Red Wings, which currently operates a fleet of Russian-built Sukhoi Superjet 100 and Tupolev Tu-204 airliners, has announced its intention to become the launch operator for the new-generation Irkut MC-21 aircraft.
“We want to become the first MC-21 operator. It would be interesting to implement such a project, it would be an honorary mission. But it is still too early to speak about any agreements, because the aircraft has not even entered flight tests yet,” Red Wings General Director Evgeny Klyucharev told Russian Aviation Insider.
According to Klyucharev, Red Wings’ bid to become the MC-21 launch operator is supported by the fact that Ilyushin Finance Co. (IFC), which has 50 MC-21s on order (22 of those are confirmed, with deliveries scheduled to begin in 2019) is considering buying a share in the airline.
The new aircraft may replace Red Wings’ 210-seat Tu-204-100s, which are becoming economically unfeasible due to their low fuel efficiency and expensive maintenance. Red Wings has 10 of the type, two of them currently not flying. Only four of the Tu-204 fleet, those built in 2008-09, will remain in operation by the end of the decade, whereas the airframes produced in the mid-90s will be gradually retired.
By contrast, the number of regional SSJ 100s in the Red Wings fleet is expected to grow. The airline will take delivery of its fifth 93-seat two-class aircraft by year-end, with five more all-economy 103-seaters slated for delivery next year via State Transport Leasing Co.
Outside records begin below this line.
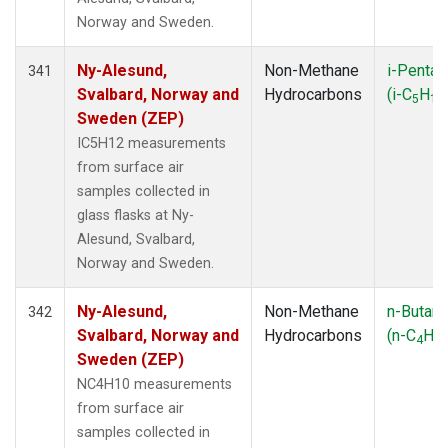
Norway and Sweden.
Ny-Alesund,
Non-Methane
i-Pentan
341
Svalbard, Norway and
Hydrocarbons
(i-C
H
5
12
Sweden (ZEP)
IC5H12 measurements
from surface air
samples collected in
glass flasks at Ny-
Alesund, Svalbard,
Norway and Sweden.
Ny-Alesund,
Non-Methane
n-Butan
342
Svalbard, Norway and
Hydrocarbons
(n-C
H
4
10
Sweden (ZEP)
NC4H10 measurements
from surface air
samples collected in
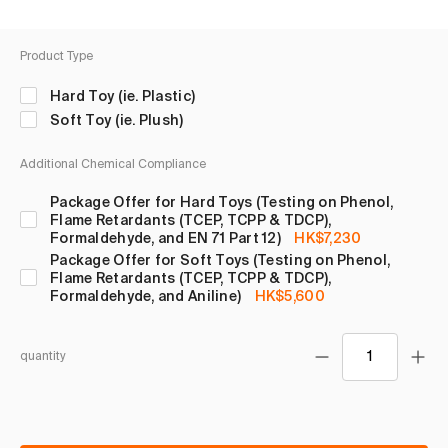
Product Type
Hard Toy (ie. Plastic)
Soft Toy (ie. Plush)
Additional Chemical Compliance
Package Offer for Hard Toys (Testing on Phenol,
Flame Retardants (TCEP, TCPP & TDCP),
Formaldehyde, and EN 71 Part 12)
HK$7,230
Package Offer for Soft Toys (Testing on Phenol,
Flame Retardants (TCEP, TCPP & TDCP),
Formaldehyde, and Aniline)
HK$5,600
quantity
For purposes of improved operational flexibility, the airline also needs 150- to 170-seat aircraft. Since Russian airframers do not cater for this capacity range, Red Wings may consider Airbus A320s or Boeing 737s. However, given the current unstable currency exchange rate, nothing can be certain, Klyucharev notes. The airline is in talks with the administration of Ulyanovsk Region, home to Russia’s only port-type free economic zone. Should Red Wings choose Ulyanovsk as its new base, it may receive tax preferences and use them for leasing Western-built aircraft. At present, Red Wings operates regular flights from Ulyanovsk to Moscow and Simferopol (Crimea). The regional authorities have expressed hope that the carrier will link Ulyanovsk with at least one destination each in Europe and China.
Red Wings, the only airline on Russia’s top 20 of carriers operating exclusively domestically built aircraft, holds 19th position in terms of traffic. It expects to carry its millionth passenger this October, and to reach 2 mln passengers carried by the end of next year.